For years, engineers and attackers have focused primarily on potential vulnerabilities in a computer’s central processing unit (CPU) and optimized for efficiency on GPUs, leaning on them for raw processing power. But as GPUs become increasingly central to everything a device does at any given moment, hackers on both ends of the spectrum are looking at how GPU infrastructure could be exploited.
“We’re a small team compared to the larger Android ecosystem—the scope is too broad to cover everything, so we need to figure out what will have the biggest impact,” says Xuan Xing, lead of Google’s Android Red team. “So why did we focus on a GPU driver for this case? Because there’s no permission required for untrusted apps to access GPU drivers. That’s really important, and I think it’s going to attract a lot of attackers.”
Xing is referring to the fact that apps on Android phones can communicate directly with the Adreno GPU driver without “sandboxing, without additional permission checks,” as he puts it. This doesn’t in itself give apps the ability to go rogue, but it does make GPU drivers a bridge between the regular parts of the operating system (where data and access are carefully controlled) and the system kernel, which has full control over the entire device, including its memory. “GPU drivers have all sorts of powerful features,” Xing says. “That memory mapping is a powerful primitive that attackers want to have.”
The researchers say the vulnerabilities they discovered are all flaws that arise from the complexities and intricate interconnections that GPU drivers must manage to coordinate everything. To exploit the flaws, attackers would first have to establish access to a target device, perhaps by tricking victims into sideloading malicious apps.

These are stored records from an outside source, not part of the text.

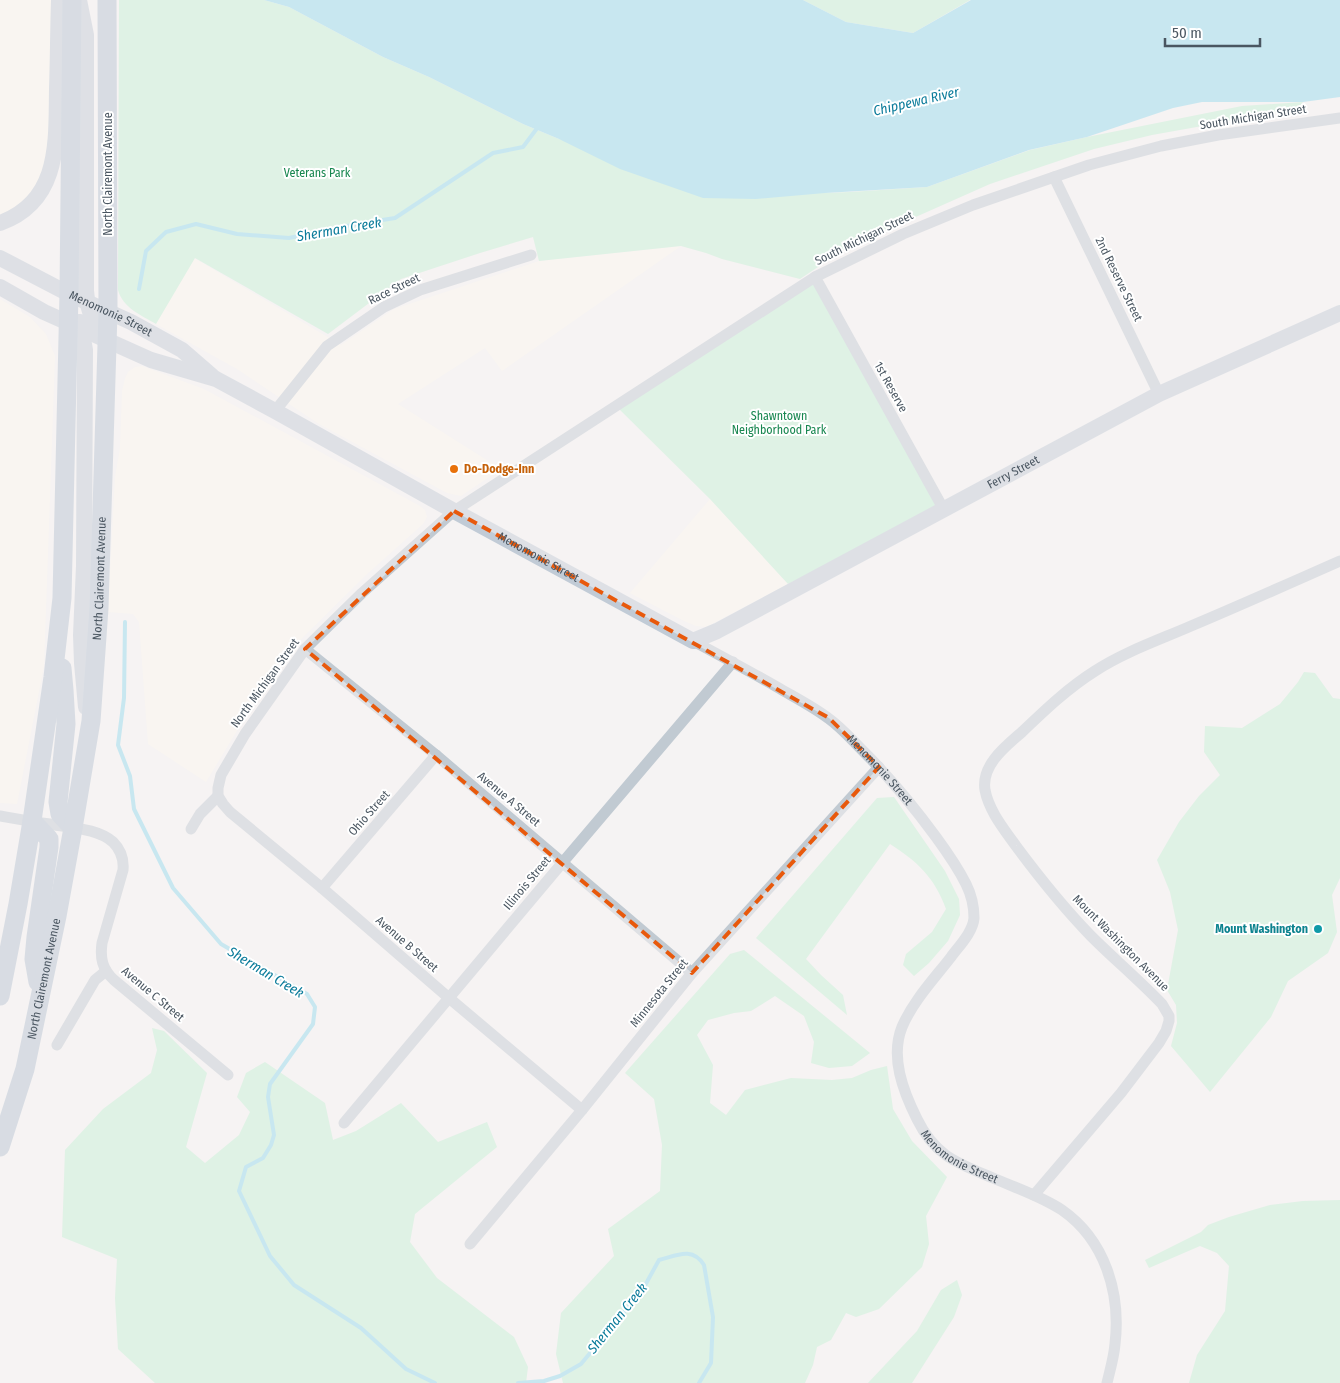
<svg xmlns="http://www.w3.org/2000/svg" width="1340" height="1383" font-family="'Fira Sans Condensed',sans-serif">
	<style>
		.commercial { fill: #fdf9ef }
		.green { fill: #c3f1d5 }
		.water { fill: #90daee }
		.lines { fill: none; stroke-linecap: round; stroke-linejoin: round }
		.stream { stroke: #90daee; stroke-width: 4 }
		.minor { stroke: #c1cad2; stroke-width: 11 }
		.secondary { stroke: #c1cbd6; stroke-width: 16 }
		.primary { stroke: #b3c2d1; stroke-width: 19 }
		.marked { fill: none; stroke: #e8590c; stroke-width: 4; stroke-dasharray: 10 6; stroke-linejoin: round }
		.food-dot { fill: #e8710a; stroke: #fff; stroke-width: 2 }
		.culture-dot { fill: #0f9aa8; stroke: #fff; stroke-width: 2 }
		.labels { text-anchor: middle; stroke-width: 4; stroke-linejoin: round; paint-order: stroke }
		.street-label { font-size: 12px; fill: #4a5661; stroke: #fff }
		.park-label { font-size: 12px; fill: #17864f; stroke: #fff }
		.food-label { font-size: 12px; font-weight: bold; fill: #c56008; stroke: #fff; text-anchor: start }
		.culture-label { font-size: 12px; font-weight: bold; fill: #0d838f; stroke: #fff; text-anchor: end }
		.water-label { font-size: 14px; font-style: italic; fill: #0c7c9b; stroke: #fff }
	</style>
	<rect width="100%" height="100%" fill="#f5f3f3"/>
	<g class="commercial">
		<polygon points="0,0 59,0 49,176 0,223"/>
		<polygon points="681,246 502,371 485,348 398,404 501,469 461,496 447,493 319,424 237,369 156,324 194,258 341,345 394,309 539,261"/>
		<polygon points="0,299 30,317 46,334 55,356 44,666 17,804 0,803"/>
		<polygon points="142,366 204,389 420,506 425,510 427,517 423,524 366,575 285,655 270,676 206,782 148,744 139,622 133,614 108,612 115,477 120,448 122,391 125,378 128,372 135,367"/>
		<polygon points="710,499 788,584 706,627 696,626 684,621 630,593"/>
	</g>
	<g class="green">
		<path d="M 119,0 L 264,0 L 289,7 L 383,57 L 429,77 L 523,124 L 559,139 L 825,193 L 850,192 L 927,187 L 1030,150 L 1087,137 L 1242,106 L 1303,102 L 1297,109 L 1152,135 L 1094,149 L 990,184 L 848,247 L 800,279 L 722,259 L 706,253 L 681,246 L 539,261 L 533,237 L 480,253 L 401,279 L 328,334 L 195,258 L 156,324 C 141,315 123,308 118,290 Z"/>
		<polygon points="803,0 970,0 913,33 846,22"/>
		<polygon points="815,277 944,510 788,584 710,499 616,406"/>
		<polygon points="1304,672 1315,673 1333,698 1340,699 1340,878 1332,895 1337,932 1328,953 1288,981 1271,1017 1210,1092 1171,1046 1177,1023 1176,1005 1167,990 1178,930 1170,892 1157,860 1179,822 1199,796 1220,775 1204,752 1205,726 1242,728 1280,704 1298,682"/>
		<path d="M 894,797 L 945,871 L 959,899 L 960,915 L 948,941 L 929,963 L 914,976 L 903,965 L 906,954 L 932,932 L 946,909 C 935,878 917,861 890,844 L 806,959 L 821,975 L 843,995 L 847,1015 L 756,938 L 877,798 Z"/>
		<polygon points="744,950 870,1053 852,1066 829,1068 811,1063 814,1042 804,1016 775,996 751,1011 734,1013 708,1020 697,1035 713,1065 710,1103 726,1115 745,1090 791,1078 832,1080 852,1078 871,1070 887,1066 893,1109 912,1141 947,1177 926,1216 929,1244 922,1267 879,1309 856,1317 846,1313 831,1340 817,1347 813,1365 805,1383 563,1383 556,1354 561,1313 614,1256 608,1229 660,1191 662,1145 654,1099 625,1073 730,954"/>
		<polygon points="152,1028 164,1031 207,1073 186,1147 205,1163 239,1135 250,1112 237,1097 246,1073 265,1062 325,1103 333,1140 356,1131 401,1103 438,1142 487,1122 497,1147 415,1214 410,1242 437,1278 514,1337 528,1367 526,1383 155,1383 118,1349 115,1298 117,1259 62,1237 65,1150 103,1109 151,1073 157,1050"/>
		<polygon points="1340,1200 1340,1383 1189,1383 1197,1355 1225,1311 1229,1266 1217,1253 1200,1246 1149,1268 1145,1260 1201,1232 1208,1225 1229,1217 1270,1205 1303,1201"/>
		<polygon points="957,1280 962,1295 954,1317 912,1383 868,1383 917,1331 941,1290"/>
	</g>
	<polygon class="water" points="264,0 803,0 846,22 913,33 971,0 1340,0 1340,97 1303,102 1202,102 1173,108 1087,137 1029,150 927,187 825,193 756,199 703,198 620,169 559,139 523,124 429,77 383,57 289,7"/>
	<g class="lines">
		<g class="stream">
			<polyline points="139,289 146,251 166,232 196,224 237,234 289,238 357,224 395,218 493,153 523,147 538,127"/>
			<polyline points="125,622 124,698 118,745 130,776 134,809 173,888 221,944 307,994 315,1007 313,1024 270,1084 268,1097 274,1135 271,1145 263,1158 246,1167 239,1191 270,1256 294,1285 361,1328 406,1369 435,1383"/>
			<path d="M 518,1383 L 544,1381 L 560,1376 L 581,1364 L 643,1289 L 659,1260 C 676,1256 692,1246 704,1265 L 713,1317 L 711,1363 L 699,1383"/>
		</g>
		<g class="minor">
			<polyline points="1054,177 1159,394"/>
			<polyline points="815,277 944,510"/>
			<polyline points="275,411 327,346 384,307 420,290 531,255"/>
			<path id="s1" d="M 693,641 C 721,656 749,671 777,687 C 794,697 812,706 828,718 C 842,728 853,741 865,753 C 891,779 914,807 936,837 C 947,852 958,868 966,884 C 971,894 974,907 974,918 C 973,932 959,946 951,957 C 934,979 913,1001 902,1027 C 890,1057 903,1091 917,1119 C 935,1156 957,1163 993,1178 C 1016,1188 1041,1196 1062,1210 C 1105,1240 1121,1293 1115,1344 C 1114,1357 1110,1370 1107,1383"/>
			<polyline points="305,649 436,755 692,973"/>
			<path d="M 0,816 C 17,819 33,822 50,824 C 70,828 97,828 113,842 C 121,850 124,859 123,870 L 102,943 C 100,958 102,969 114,980 L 228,1075"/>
			<polyline points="191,829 200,814 218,796"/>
			<polyline points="322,888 436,755"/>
			<polyline points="57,1045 95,980 106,971"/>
			<polyline points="582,1110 449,998 322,888 230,812 223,804 218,796 218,788 221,775 245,734 305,649 362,593 454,511 815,277 903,234 973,205 1089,165 1161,146 1218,135 1340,118"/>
			<polyline points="344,1123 563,862 733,662"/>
			<path d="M 1034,1195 L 1121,1093 L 1159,1043 L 1166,1031 L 1169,1021 L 1169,1016 L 1162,1004 C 1139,980 1114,959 1091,936 C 1064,908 1039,877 1016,846 C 1004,829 989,811 985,790 C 981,765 1006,746 1022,732 C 1045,710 1068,688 1095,671 C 1124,652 1159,640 1191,626 C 1241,605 1290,583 1340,561"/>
			<polyline points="470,1244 582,1110 692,973 879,767"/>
		</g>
		<g class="secondary">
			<path d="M 79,0 L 86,35 L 86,291 C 88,314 94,323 108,341"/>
			<path d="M 0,223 C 61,201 56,141 57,89 C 58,59 58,30 59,0"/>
			<path id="s2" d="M 0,258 L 69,294 L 131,322 L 182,350 L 212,376"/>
			<path id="s3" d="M 0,287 L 44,312 L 151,360 L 216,379 L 275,411 L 454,511 L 693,641 L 717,631 L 1159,394 L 1340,313"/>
			<polyline points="80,322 85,350 84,566 81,635 82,663 86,707"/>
		</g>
		<g class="primary">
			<polyline points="62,668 64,690 66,724 58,802 60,814 73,828"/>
			<polyline points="32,821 49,839 49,847 36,937 34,959 38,982"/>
			<polyline points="0,996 18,904 32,821 53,677 62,598 69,294 72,0"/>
			<path id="s4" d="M 0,1147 L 25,1069 L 57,916 L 73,828 L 91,721 L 99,608 L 108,312 L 107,0"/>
		</g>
	</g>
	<path d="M0 0H1340V1383H0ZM 454,511 L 829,718 L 879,767 L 692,973 L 305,649 Z" fill="#f5f3f3" fill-opacity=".55" fill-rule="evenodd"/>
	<path class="marked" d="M 454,511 L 829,718 L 879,767 L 692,973 L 305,649 Z"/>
	<circle class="food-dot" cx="454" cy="469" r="5"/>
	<circle class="culture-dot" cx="1318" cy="929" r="5"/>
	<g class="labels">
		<g class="street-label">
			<text transform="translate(1253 117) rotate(-9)" y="4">South Michigan Street</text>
			<text transform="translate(108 174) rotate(-90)" y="4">North Clairemont Avenue</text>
			<text transform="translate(864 238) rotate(-26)" y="4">South Michigan Street</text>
			<text transform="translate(1119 279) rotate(64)" y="4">2nd Reserve Street</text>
			<text transform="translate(394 289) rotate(-26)" y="4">Race Street</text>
			<text dy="4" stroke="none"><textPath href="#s2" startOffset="124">Menomonie Street</textPath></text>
			<text transform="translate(891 387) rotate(61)" y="4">1st Reserve</text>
			<text dy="4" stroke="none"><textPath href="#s3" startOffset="1142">Ferry Street</textPath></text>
			<text dy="4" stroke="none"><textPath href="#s3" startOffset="604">Menomonie Street</textPath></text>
			<text dy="4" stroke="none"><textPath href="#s4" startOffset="579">North Clairemont Avenue</textPath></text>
			<text transform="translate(265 683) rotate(-54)" y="4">North Michigan Street</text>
			<text dy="4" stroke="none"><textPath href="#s1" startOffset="229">Menomonie Street</textPath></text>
			<text transform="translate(509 799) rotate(40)" y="4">Avenue A Street</text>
			<text transform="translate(369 813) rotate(-49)" y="4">Ohio Street</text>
			<text transform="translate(527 883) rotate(-50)" y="4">Illinois Street</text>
			<text transform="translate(1121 943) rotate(45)" y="4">Mount Washington Avenue</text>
			<text transform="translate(407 944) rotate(41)" y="4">Avenue B Street</text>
			<text dy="4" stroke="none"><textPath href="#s4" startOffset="174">North Clairemont Avenue</textPath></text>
			<text transform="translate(659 993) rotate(-51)" y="4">Minnesota Street</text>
			<text transform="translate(153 994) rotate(40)" y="4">Avenue C Street</text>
			<text dy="4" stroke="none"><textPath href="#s1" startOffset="694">Menomonie Street</textPath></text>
		</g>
		<g class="park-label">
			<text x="317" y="177">Veterans Park</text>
			<text x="779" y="420">Shawntown<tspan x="779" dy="14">Neighborhood Park</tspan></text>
		</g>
		<g class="food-label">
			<text x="464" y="473">Do-Dodge-Inn</text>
		</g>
		<g class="culture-label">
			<text x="1308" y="933">Mount Washington</text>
		</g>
		<g class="water-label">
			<text transform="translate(916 101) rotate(-13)" y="5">Chippewa River</text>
			<text transform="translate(339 229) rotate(-10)" y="5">Sherman Creek</text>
			<text transform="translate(266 972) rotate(31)" y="5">Sherman Creek</text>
			<text transform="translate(617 1318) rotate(-51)" y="5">Sherman Creek</text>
		</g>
	</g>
	<path d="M1165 38v8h95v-8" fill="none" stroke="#4a5661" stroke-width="2.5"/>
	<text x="1172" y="38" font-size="15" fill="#4a5661" stroke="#ffffff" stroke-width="4" paint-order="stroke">50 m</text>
</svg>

“There are a lot of moving parts and no access restrictions, so the GPU drivers are easily accessible to almost any application,” says Eugene Rodionov, technical lead for the Android Red Team. “What really makes things problematic here is the complexity of the implementation, which is one factor that explains a number of vulnerabilities.”

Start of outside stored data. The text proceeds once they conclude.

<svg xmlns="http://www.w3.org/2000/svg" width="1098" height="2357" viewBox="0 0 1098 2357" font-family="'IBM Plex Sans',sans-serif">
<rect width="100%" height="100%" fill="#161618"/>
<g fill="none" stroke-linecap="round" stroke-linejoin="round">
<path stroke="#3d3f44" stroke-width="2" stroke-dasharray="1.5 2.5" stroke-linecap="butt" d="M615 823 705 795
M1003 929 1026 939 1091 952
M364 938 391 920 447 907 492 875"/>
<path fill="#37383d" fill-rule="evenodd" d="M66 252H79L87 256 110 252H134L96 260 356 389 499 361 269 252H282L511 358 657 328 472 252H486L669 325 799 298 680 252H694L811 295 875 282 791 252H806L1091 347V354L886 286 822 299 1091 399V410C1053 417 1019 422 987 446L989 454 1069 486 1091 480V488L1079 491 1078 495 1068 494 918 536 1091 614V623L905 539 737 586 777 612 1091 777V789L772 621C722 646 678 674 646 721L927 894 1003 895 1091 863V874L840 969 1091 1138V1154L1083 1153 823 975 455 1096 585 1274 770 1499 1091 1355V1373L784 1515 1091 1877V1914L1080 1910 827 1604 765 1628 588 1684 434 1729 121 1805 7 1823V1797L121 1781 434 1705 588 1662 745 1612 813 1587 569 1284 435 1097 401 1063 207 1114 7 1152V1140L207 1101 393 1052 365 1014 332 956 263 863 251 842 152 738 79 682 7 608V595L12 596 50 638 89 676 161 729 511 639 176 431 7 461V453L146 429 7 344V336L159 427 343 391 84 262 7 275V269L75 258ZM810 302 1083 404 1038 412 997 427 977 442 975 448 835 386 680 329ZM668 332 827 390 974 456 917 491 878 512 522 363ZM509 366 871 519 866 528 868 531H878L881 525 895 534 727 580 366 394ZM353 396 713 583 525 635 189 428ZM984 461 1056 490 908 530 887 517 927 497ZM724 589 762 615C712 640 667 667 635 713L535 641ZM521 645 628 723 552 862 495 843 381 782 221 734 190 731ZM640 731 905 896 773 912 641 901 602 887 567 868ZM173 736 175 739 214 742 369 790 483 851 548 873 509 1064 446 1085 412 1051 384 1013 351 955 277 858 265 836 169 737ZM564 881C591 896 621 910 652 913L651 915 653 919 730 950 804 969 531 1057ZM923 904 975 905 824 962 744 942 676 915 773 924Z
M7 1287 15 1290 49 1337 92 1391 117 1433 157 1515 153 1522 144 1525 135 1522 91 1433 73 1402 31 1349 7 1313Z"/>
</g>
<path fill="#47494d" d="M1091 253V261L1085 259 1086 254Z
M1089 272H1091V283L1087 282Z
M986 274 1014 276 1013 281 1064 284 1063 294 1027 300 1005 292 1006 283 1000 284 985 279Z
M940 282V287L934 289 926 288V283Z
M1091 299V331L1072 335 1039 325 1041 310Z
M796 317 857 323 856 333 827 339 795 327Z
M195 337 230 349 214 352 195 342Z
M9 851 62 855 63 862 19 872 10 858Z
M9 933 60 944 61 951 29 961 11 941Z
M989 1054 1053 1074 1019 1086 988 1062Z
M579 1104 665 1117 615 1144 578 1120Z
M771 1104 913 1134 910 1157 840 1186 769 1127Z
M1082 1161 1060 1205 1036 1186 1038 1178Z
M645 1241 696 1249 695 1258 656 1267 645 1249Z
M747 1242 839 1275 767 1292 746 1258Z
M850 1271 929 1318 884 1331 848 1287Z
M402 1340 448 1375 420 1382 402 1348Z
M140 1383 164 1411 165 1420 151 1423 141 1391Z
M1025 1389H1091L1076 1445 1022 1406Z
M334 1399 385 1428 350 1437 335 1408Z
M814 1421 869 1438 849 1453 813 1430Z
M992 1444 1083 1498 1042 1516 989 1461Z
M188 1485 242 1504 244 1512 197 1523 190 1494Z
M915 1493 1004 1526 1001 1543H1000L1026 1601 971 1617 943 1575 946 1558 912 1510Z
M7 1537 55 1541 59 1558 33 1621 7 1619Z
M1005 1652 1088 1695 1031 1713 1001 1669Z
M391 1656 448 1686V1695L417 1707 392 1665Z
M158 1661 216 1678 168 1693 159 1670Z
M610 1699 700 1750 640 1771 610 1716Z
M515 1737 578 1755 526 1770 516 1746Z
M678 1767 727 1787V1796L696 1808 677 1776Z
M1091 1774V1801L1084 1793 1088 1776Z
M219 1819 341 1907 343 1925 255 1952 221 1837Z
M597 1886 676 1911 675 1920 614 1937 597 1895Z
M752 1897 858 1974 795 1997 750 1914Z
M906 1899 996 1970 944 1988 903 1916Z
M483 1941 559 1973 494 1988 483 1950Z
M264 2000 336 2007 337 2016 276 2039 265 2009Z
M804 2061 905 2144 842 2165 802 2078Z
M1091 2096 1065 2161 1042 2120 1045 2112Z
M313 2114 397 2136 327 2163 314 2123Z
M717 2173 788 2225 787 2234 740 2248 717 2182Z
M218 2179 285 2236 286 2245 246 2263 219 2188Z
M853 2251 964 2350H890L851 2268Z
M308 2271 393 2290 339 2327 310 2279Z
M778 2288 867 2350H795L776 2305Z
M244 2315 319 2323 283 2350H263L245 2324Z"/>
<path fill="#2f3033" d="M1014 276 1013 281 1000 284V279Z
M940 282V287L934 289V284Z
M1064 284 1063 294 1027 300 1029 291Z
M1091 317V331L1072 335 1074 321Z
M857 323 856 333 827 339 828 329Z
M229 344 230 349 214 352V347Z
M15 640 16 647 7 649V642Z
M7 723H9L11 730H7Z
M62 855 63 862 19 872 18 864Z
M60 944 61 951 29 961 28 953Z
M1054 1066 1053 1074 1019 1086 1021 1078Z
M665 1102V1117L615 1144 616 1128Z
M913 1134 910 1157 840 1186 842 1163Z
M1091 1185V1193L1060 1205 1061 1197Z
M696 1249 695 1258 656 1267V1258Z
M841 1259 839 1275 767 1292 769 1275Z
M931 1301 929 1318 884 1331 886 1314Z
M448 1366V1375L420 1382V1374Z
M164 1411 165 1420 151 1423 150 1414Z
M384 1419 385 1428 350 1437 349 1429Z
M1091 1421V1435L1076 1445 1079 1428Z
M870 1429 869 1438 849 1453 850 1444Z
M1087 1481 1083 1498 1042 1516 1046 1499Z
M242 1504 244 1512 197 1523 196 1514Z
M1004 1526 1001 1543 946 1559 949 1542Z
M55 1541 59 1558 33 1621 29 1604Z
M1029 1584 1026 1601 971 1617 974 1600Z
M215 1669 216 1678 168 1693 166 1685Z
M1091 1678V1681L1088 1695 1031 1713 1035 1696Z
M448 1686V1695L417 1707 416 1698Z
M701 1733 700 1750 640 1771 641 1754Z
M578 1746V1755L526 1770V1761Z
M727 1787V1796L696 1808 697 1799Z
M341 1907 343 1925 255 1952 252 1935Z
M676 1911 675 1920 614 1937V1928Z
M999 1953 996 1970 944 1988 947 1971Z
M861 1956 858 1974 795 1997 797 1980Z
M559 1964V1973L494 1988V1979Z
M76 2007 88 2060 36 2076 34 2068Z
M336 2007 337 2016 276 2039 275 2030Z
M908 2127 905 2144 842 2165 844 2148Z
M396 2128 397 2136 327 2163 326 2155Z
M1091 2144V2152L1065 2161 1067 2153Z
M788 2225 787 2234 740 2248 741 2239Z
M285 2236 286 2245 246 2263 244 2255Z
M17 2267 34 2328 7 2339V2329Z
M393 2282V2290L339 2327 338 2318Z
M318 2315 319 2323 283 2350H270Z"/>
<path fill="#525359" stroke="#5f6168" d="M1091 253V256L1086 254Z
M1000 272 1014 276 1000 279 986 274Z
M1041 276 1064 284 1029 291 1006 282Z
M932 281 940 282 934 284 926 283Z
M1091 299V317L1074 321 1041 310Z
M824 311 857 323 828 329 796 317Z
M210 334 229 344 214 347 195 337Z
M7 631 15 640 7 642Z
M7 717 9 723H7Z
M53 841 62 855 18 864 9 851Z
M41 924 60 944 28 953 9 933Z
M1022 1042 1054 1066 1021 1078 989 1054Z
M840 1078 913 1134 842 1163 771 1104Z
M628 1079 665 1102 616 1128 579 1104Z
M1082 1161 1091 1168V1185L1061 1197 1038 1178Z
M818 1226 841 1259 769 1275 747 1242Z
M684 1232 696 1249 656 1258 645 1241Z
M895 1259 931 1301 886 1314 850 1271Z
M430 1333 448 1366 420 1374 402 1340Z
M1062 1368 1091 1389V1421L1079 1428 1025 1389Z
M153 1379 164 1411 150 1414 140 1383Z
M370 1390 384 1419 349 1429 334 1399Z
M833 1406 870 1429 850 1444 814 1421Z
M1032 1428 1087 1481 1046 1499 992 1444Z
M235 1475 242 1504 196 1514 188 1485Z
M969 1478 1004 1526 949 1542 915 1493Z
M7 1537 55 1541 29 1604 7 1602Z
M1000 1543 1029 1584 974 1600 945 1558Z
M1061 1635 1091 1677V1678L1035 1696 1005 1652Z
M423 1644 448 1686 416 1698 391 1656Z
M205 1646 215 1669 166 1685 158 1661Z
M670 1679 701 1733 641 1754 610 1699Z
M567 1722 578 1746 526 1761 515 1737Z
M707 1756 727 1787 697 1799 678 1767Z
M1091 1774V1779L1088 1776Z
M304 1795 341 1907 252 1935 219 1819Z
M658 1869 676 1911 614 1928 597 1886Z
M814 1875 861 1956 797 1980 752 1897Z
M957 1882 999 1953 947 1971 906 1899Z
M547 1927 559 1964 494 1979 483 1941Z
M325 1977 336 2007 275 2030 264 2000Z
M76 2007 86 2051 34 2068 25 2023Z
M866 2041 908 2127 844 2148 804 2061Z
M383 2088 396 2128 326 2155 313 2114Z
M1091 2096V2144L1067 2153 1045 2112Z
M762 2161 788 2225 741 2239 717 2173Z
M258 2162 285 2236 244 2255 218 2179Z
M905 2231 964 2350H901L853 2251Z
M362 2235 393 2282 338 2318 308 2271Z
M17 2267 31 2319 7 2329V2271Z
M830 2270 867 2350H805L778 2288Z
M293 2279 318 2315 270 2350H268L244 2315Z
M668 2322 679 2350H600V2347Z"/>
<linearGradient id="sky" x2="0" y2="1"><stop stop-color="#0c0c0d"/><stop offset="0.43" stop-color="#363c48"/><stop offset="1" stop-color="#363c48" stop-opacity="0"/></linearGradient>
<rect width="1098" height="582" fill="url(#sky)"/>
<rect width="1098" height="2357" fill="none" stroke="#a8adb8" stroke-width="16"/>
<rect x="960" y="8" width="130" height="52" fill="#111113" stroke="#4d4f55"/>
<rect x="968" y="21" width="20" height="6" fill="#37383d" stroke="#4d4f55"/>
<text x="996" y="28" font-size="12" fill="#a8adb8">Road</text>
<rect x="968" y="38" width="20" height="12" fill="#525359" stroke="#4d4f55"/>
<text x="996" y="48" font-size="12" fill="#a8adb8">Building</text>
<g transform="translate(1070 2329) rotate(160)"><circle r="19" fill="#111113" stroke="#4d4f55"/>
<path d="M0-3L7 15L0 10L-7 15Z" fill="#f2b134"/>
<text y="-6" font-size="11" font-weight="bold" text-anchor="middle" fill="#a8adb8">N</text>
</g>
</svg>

Qualcomm has released patches for the flaws to “original equipment manufacturers” (OEMs) that use Qualcomm chips and software in the Android phones they produce. “For the GPU issues disclosed by the Android Security Red Team, patches were made available to OEMs in May 2024,” a Qualcomm spokesperson told WIRED. “We encourage end users to apply device manufacturer security updates as they become available.”
The Android ecosystem is complex, and patches must go from a vendor like Qualcomm to OEMs, and then be packaged by each individual device manufacturer and delivered to users’ phones. This cascade process can sometimes leave devices exposed, but Google has spent years investing in improving these pipelines and simplifying communication.
However, these results are further confirmation that GPUs themselves and the software that supports them have the potential to become a critical battleground for cybersecurity.
As Rodionov states, “the combination of high implementation complexity with wide accessibility makes it a very attractive target for attackers.”